Your task: Below is a listing; retype exactly the lines between the one containing "saved model file." and the one containing "mundial y recursos.png>)", inclusive, minus the pictures.

◆ ◆ ◆ ◆ ◆

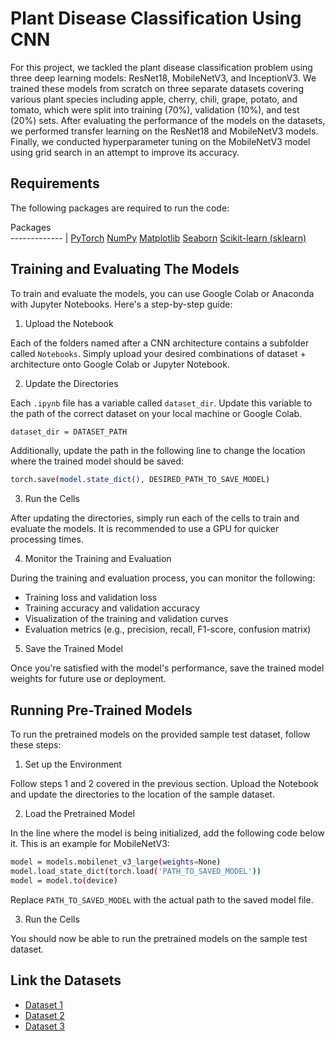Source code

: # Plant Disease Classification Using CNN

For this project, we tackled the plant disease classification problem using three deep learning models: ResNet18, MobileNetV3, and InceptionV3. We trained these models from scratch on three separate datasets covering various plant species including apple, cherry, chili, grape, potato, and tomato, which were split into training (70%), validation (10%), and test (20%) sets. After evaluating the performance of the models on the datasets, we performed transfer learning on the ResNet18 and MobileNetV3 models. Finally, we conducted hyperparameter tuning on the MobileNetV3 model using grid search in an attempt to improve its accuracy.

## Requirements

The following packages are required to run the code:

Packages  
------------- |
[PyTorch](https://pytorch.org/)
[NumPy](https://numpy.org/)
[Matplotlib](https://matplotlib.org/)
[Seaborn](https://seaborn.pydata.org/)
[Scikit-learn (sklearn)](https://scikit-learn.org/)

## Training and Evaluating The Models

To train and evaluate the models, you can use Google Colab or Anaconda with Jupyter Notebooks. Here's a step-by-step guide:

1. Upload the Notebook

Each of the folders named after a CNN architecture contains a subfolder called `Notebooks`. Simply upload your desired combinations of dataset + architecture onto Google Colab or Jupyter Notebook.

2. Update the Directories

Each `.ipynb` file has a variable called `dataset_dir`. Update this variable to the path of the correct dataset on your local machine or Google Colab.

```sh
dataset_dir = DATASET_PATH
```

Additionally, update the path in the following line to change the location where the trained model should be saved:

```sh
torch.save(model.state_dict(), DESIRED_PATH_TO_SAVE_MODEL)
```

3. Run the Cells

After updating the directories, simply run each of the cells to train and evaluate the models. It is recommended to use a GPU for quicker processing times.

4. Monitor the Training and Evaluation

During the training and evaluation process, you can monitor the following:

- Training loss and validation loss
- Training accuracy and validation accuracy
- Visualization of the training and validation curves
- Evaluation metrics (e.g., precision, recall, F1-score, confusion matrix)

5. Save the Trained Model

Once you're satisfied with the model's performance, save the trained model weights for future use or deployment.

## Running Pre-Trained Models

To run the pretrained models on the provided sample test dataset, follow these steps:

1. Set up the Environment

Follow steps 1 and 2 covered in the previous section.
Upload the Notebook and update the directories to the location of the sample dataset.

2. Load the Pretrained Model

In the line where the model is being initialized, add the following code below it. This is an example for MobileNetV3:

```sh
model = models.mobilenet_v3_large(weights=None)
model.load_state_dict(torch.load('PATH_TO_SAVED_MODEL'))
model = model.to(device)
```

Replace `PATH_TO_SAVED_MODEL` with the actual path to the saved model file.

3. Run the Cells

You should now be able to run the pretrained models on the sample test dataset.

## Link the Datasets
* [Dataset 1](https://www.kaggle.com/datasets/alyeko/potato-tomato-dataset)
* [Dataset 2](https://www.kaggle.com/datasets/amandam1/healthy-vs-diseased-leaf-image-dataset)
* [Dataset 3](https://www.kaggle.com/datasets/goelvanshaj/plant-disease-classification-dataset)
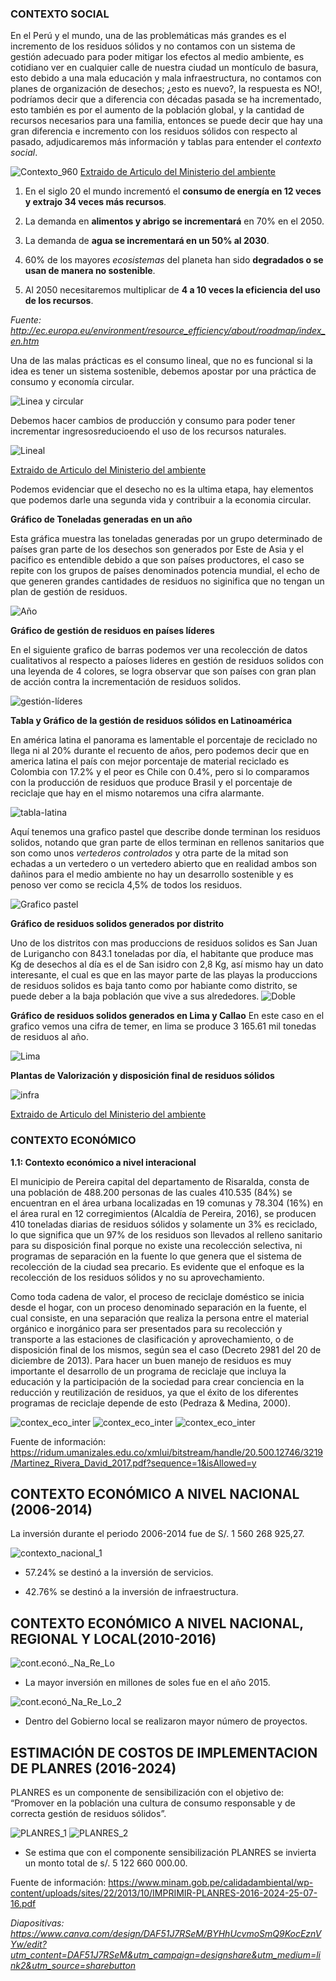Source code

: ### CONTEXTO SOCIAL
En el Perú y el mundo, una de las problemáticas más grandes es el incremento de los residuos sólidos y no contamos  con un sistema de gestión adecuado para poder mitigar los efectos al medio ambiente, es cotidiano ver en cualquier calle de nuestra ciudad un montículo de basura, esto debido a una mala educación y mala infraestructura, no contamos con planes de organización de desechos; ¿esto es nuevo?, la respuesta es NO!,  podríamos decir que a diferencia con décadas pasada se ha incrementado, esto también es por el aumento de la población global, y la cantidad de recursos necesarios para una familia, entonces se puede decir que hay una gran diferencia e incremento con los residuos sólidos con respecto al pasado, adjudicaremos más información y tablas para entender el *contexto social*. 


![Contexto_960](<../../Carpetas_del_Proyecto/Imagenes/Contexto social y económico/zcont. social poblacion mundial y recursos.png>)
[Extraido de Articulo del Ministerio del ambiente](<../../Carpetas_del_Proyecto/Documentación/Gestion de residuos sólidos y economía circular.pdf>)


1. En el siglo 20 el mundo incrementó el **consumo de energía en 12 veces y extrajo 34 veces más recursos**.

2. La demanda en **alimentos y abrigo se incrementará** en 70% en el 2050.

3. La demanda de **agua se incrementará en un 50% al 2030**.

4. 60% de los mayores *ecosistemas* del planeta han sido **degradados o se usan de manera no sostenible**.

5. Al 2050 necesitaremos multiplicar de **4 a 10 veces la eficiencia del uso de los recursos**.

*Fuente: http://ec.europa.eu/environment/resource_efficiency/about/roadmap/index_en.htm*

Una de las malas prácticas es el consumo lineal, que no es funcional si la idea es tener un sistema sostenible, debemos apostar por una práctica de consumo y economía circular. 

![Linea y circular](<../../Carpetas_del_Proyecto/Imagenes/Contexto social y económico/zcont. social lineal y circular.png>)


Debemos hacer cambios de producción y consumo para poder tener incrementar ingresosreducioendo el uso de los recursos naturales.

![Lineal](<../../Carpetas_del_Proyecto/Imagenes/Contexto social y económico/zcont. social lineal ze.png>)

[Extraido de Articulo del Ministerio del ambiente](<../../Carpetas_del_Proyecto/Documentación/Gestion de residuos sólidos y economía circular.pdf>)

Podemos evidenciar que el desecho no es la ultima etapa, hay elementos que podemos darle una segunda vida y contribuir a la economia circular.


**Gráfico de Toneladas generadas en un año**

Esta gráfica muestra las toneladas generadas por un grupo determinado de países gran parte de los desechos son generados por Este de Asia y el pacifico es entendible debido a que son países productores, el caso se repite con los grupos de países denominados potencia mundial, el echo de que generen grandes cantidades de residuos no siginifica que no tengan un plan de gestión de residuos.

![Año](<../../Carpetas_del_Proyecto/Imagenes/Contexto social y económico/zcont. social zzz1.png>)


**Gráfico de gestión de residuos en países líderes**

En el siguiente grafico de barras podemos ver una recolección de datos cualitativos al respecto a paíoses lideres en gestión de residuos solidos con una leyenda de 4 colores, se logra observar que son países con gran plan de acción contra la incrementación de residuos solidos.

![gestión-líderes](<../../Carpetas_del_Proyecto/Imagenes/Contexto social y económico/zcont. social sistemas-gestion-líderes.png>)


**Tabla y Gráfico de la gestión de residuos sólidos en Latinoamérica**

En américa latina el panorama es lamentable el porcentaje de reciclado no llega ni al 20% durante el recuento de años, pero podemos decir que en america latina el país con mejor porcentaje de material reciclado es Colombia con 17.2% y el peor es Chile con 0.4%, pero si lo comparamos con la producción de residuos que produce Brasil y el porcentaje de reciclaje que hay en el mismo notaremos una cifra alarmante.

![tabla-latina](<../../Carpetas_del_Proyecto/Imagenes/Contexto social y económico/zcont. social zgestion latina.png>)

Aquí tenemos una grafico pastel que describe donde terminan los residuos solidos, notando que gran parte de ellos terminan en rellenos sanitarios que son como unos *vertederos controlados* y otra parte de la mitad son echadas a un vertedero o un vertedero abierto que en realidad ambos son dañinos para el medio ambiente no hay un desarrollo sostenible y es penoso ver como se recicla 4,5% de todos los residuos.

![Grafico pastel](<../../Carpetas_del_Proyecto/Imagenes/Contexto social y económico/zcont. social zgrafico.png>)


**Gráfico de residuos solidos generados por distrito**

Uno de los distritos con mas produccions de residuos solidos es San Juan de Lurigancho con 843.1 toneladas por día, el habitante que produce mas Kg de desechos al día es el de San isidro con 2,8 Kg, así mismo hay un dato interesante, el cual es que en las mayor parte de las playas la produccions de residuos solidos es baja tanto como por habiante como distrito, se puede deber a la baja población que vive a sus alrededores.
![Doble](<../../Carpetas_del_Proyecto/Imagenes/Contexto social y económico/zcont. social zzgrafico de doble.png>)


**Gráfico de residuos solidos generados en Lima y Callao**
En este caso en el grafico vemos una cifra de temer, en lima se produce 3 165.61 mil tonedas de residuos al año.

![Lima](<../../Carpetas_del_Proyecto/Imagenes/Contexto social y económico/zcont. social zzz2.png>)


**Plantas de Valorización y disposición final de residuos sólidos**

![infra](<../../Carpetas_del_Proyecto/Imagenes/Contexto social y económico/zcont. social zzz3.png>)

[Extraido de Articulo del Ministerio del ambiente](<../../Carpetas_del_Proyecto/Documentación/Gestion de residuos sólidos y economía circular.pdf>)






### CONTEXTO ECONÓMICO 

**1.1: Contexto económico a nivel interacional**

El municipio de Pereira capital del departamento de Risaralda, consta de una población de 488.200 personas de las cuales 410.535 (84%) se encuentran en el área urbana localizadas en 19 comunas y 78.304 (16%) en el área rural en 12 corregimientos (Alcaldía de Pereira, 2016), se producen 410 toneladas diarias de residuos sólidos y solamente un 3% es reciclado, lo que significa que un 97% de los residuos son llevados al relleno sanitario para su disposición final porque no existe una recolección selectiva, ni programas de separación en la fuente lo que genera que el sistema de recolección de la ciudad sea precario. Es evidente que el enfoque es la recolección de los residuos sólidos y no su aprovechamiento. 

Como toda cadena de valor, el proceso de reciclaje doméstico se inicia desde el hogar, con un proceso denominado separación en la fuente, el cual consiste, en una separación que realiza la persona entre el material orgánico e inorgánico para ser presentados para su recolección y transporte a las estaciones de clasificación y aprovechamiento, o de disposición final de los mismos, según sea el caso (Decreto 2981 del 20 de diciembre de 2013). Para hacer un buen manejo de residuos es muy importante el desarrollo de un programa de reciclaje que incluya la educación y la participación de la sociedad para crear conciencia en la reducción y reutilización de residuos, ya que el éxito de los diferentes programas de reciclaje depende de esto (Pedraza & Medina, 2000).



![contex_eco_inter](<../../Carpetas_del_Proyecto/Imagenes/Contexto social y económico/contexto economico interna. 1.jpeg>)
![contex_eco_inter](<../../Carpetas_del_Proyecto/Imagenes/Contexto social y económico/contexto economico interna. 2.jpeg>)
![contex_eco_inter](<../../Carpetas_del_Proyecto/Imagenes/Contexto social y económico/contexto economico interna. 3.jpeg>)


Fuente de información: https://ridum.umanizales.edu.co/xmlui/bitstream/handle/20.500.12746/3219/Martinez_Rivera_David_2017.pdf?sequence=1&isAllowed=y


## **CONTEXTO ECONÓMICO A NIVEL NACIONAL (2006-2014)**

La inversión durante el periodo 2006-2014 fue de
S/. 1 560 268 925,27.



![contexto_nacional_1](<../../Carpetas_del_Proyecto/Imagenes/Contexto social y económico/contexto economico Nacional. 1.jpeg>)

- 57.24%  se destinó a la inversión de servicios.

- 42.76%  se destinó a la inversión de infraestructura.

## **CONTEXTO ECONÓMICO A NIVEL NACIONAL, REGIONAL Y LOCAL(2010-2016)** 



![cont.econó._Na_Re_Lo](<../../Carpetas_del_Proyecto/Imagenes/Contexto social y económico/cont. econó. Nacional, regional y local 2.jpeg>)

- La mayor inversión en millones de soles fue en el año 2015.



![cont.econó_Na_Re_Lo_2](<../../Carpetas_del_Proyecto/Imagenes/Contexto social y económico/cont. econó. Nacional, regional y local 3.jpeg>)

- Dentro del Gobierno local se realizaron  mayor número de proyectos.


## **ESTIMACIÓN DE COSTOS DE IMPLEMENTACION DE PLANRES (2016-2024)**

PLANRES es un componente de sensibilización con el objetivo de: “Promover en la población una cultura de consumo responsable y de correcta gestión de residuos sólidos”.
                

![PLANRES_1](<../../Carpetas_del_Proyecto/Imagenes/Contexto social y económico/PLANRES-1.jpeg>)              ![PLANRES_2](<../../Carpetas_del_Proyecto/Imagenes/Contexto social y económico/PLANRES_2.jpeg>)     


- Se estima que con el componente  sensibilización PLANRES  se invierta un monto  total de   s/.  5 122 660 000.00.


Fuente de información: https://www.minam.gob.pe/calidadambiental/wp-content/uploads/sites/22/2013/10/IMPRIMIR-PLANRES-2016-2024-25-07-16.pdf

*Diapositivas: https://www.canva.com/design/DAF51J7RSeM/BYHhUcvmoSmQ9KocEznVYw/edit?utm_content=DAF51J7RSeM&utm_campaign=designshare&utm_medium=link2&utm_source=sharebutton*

◆ ◆ ◆ ◆ ◆

Task response:
Replace `PATH_TO_SAVED_MODEL` with the actual path to the saved model file.

3. Run the Cells

You should now be able to run the pretrained models on the sample test dataset.

## Link the Datasets
* [Dataset 1](https://www.kaggle.com/datasets/alyeko/potato-tomato-dataset)
* [Dataset 2](https://www.kaggle.com/datasets/amandam1/healthy-vs-diseased-leaf-image-dataset)
* [Dataset 3](https://www.kaggle.com/datasets/goelvanshaj/plant-disease-classification-dataset)
Source code

: ### CONTEXTO SOCIAL
En el Perú y el mundo, una de las problemáticas más grandes es el incremento de los residuos sólidos y no contamos  con un sistema de gestión adecuado para poder mitigar los efectos al medio ambiente, es cotidiano ver en cualquier calle de nuestra ciudad un montículo de basura, esto debido a una mala educación y mala infraestructura, no contamos con planes de organización de desechos; ¿esto es nuevo?, la respuesta es NO!,  podríamos decir que a diferencia con décadas pasada se ha incrementado, esto también es por el aumento de la población global, y la cantidad de recursos necesarios para una familia, entonces se puede decir que hay una gran diferencia e incremento con los residuos sólidos con respecto al pasado, adjudicaremos más información y tablas para entender el *contexto social*. 


![Contexto_960](<../../Carpetas_del_Proyecto/Imagenes/Contexto social y económico/zcont. social poblacion mundial y recursos.png>)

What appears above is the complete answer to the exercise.